─── Extrait à lire ───

C'est vrai pour chaque tranche de l'humaine pérégrination : il appartient à un homme, et à un seul, de faire un Essai, de le faire à fond... Je suggère que le peintre A.A., étant celui qui aujourd'hui se livre à fond à son son Essai, appartient de pleins droits à cette lignée d'artistes dont Mallarmé disait qu'ils étaient travaillés par un "esprit primitif de chercherie"…
A.A. le doit-il à son esprit d'absolu, à sa chercherie intempérante, à son désir extravagant d'examiner tous les possibles, d'essayer à fond... toutes les combinaisons, d'épuiser toutes les solutions… L'énigme que propose l'œuvre en cours d'A.A. est celle-ci : comment, pour reprendre une terminologie aristotélicienne, avec de la force aboutit-on à de la cohérence ? ; comment la violence produit-elle du sens ?

Il est ailleurs A.A., il émet sur une tout autre longueur d'ondes… Il met au point depuis des années, dans le silence, dans le retrait, dans l'exil volontaire, sa méthode : un ensemble d'OPA sur le temps… Il en faut des passages et des passages de couleur… Imaginez qu'une seule Station peut exiger jusqu'à 320 passages de couleur…

Chaque Station est un instantané, c'est-à-dire l'éternité intensive du temps qui, l'espace d'un battement d'aile, se trouve dilapidée… La machinerie A.A., machinerie inédite sur tous les marchés, et surtout le marché de l'art, est une machinerie, via un corps en proie à la couleur, un temps exorbitant…
Or, il n'est pas dans le circuit, A.A. Inconnu au bataillon. Est-ce à dire qu'il ne serait, en effet, pas tout à fait un peintre?, et que ce qu'il produit ne serait pas exactement des tableaux ? Pourquoi ses références sont-elles essentiellement la musique et la littérature ? Est-ce un hasard si ce sont surtout des musiciens et des écrivains qui jusqu'alors ont été émus, passionnés par l'impeccable parcours de la planète A.A. ?

───

Objectif de l'exercice
Répondez aux questions suivantes sur l'extrait consacré au peintre A.A.
(a) Qui parlait d'un « esprit primitif de chercherie » chez certains artistes ?
(b) Combien de passages de couleur une seule Station peut-elle exiger ?
(c) Quels domaines constituent essentiellement les références d'A.A. ?

─── Données enregistrées ───

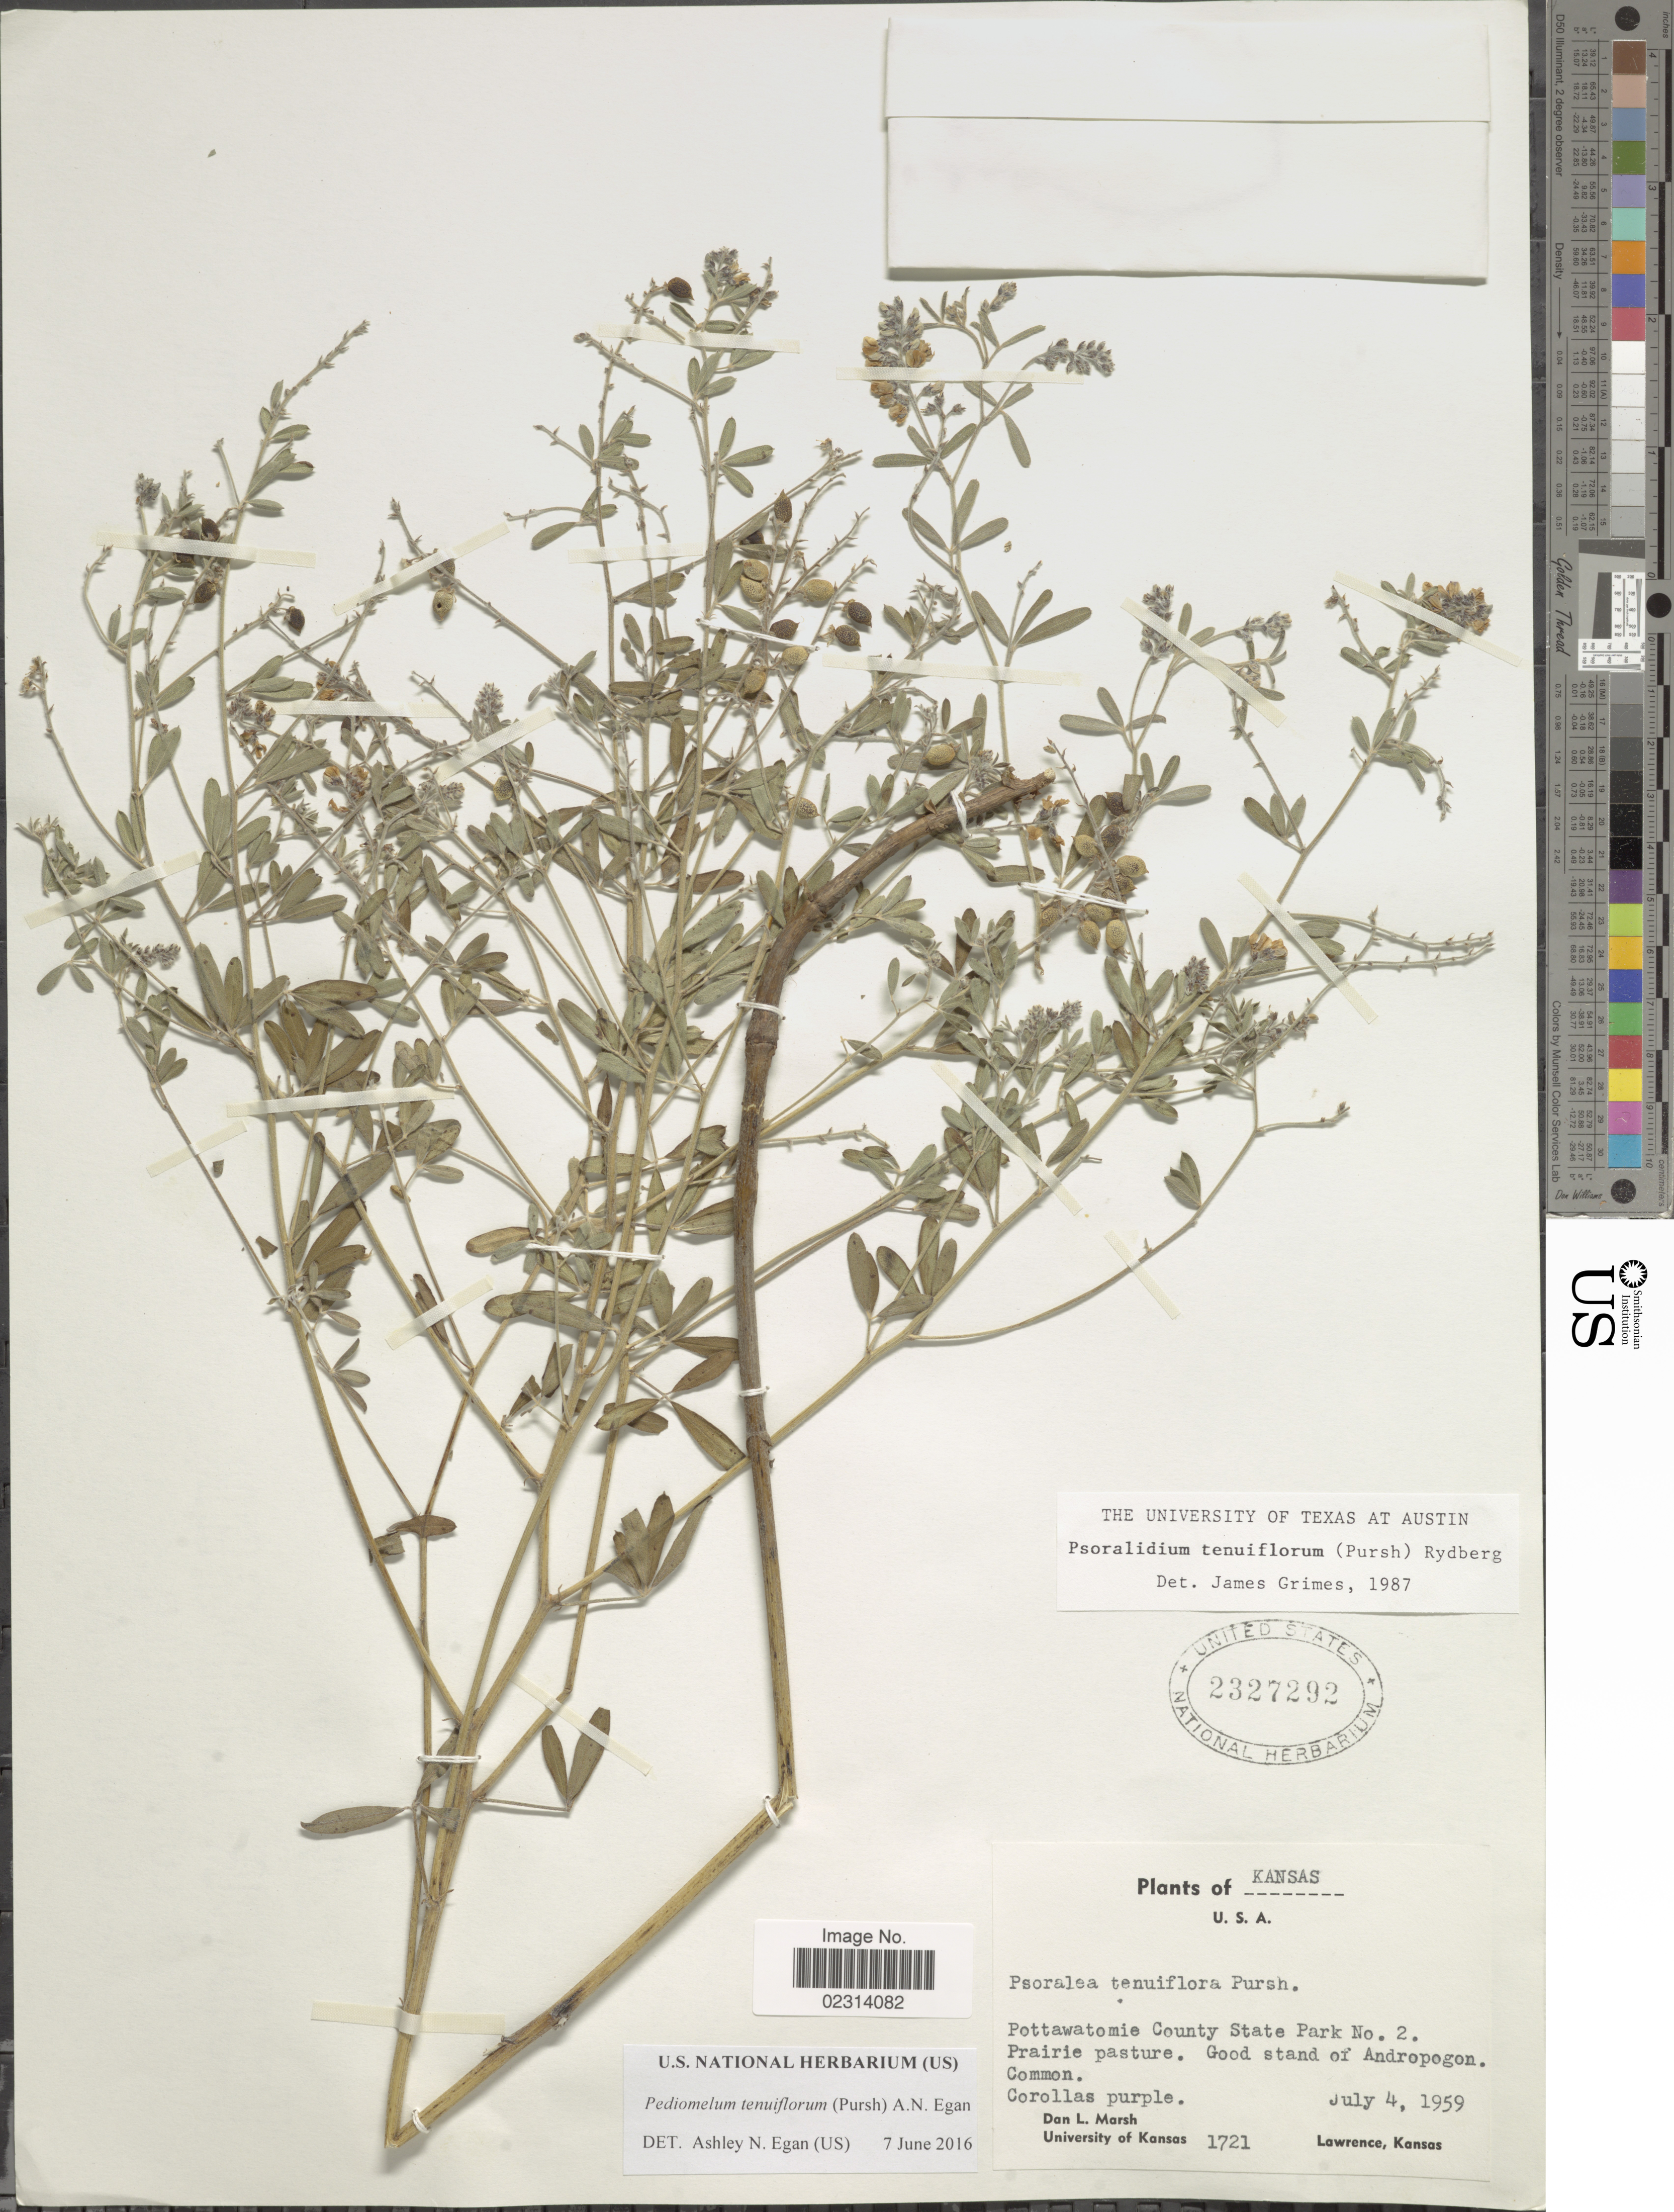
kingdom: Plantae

───
─── Données enregistrées ───

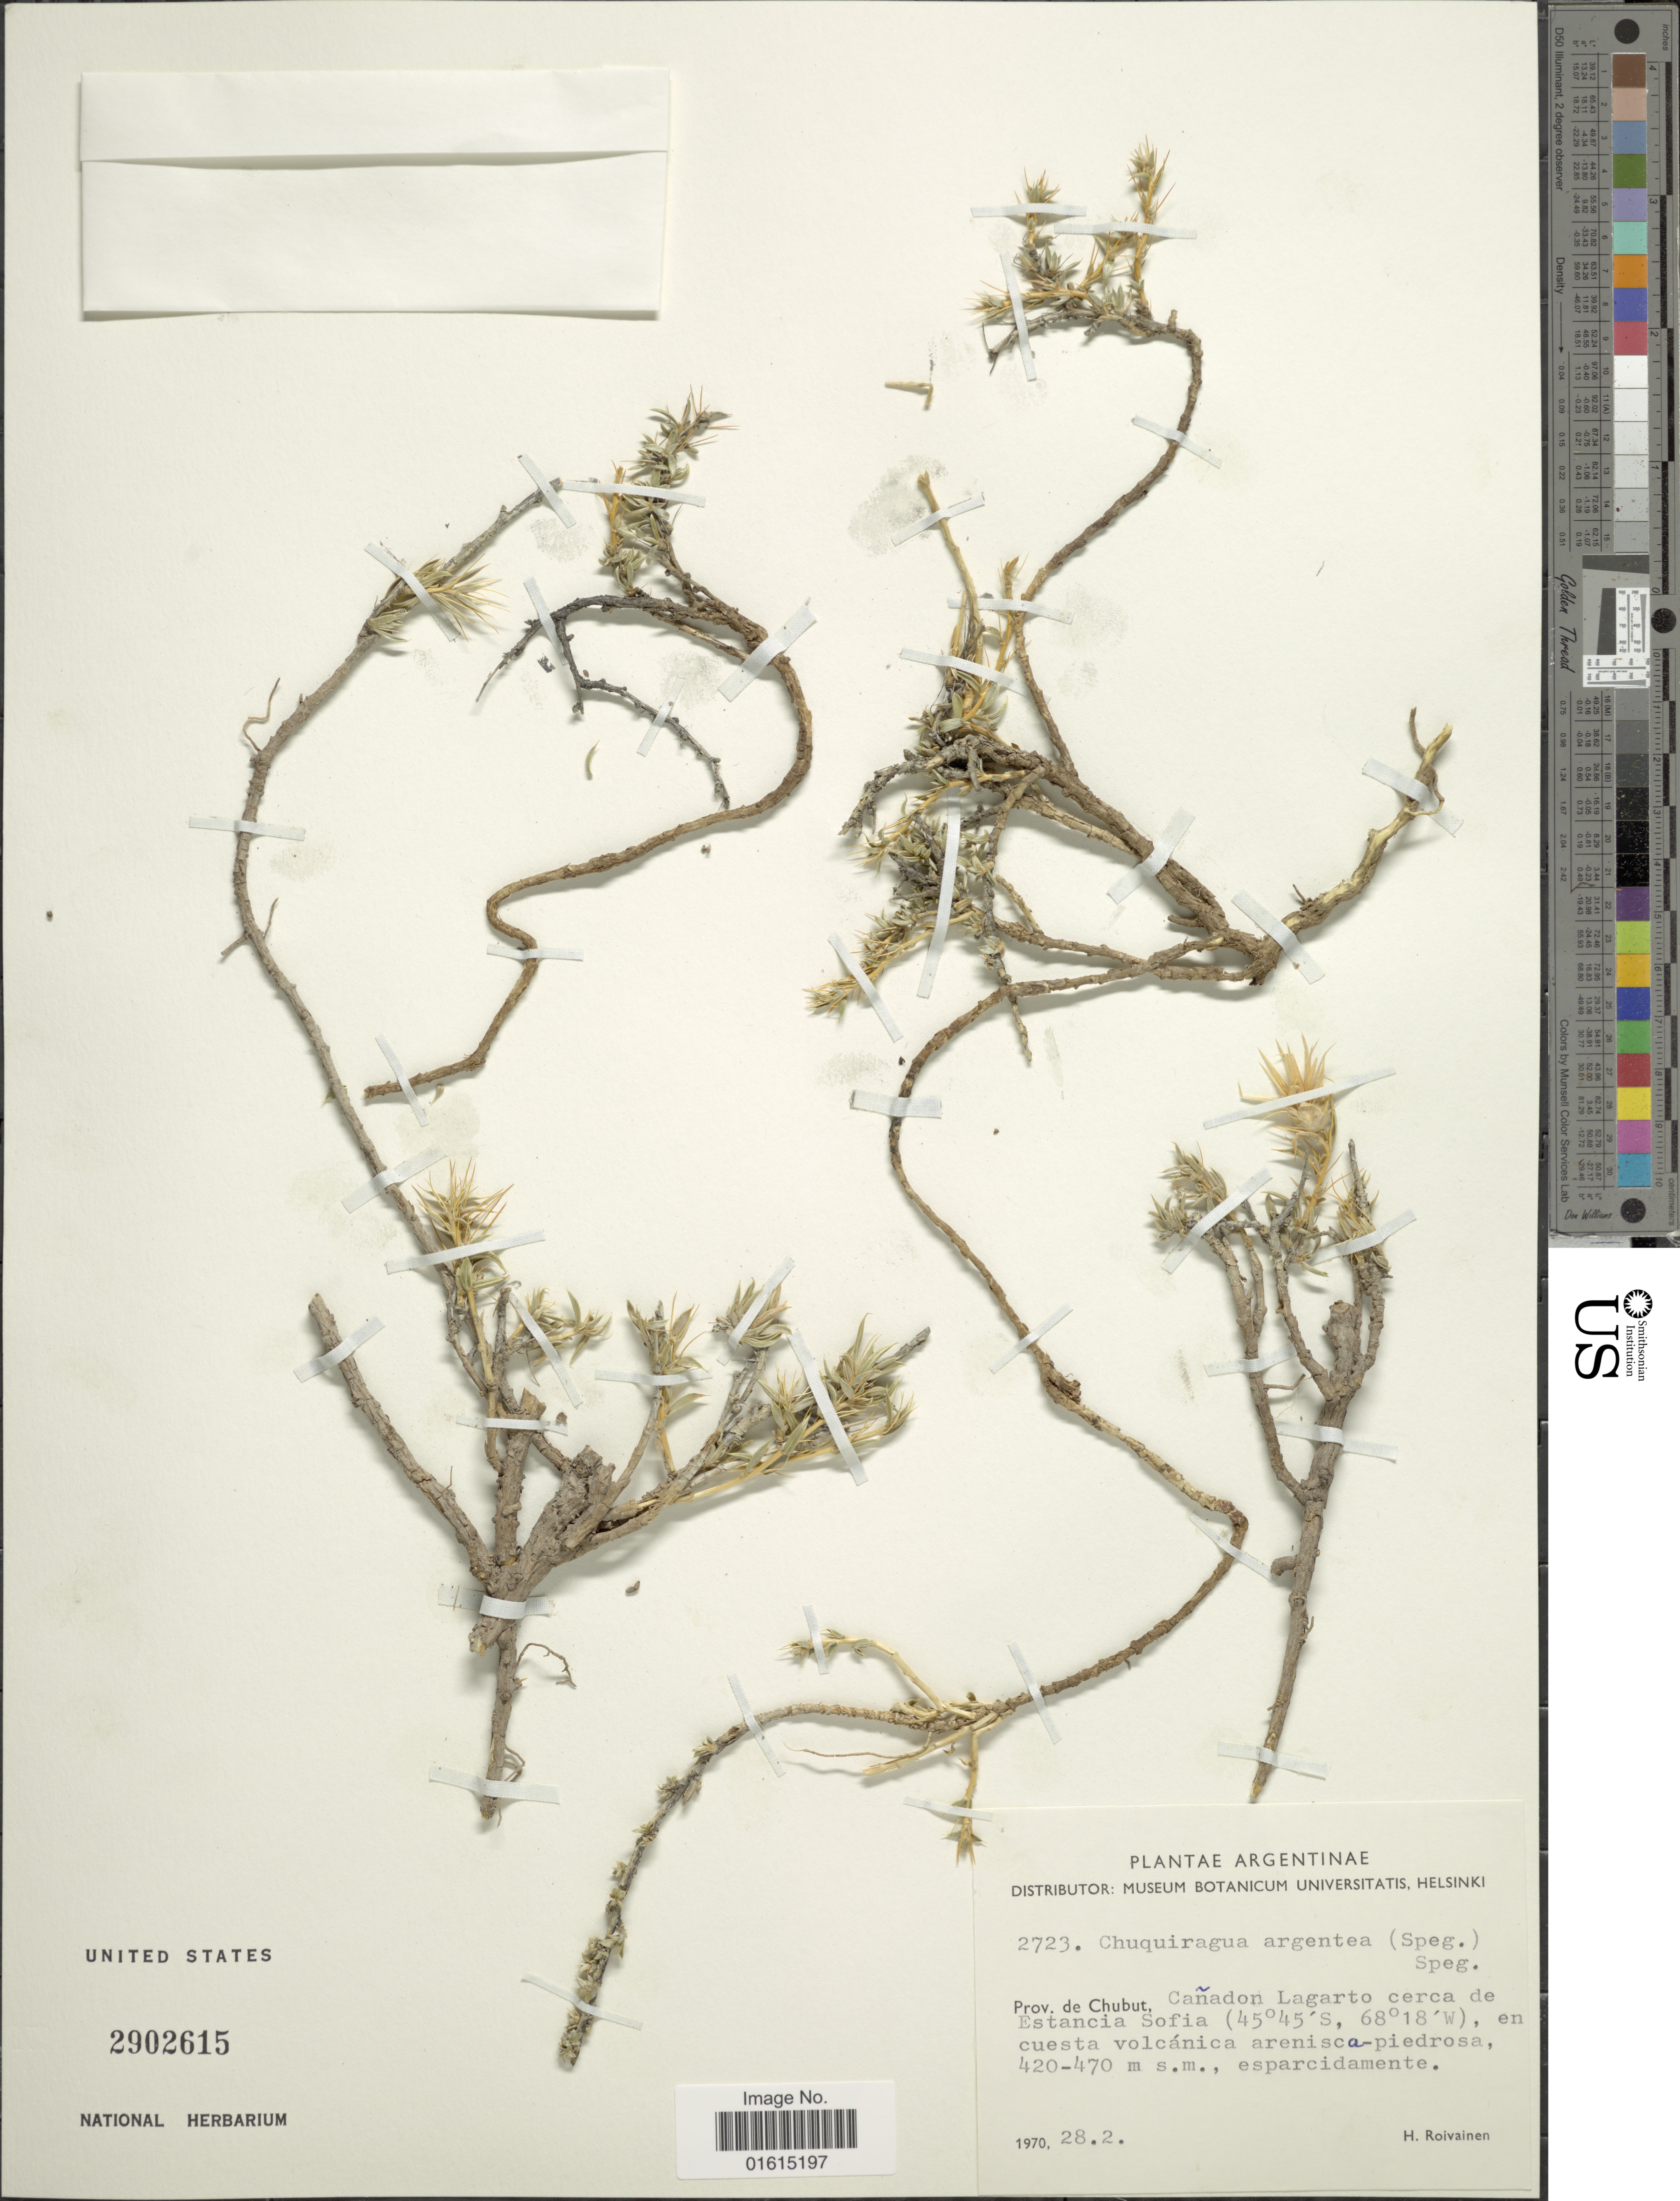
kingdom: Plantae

───

Corrigé
(a) Mallarmé.
(b) Jusqu'à 320.
(c) La musique et la littérature.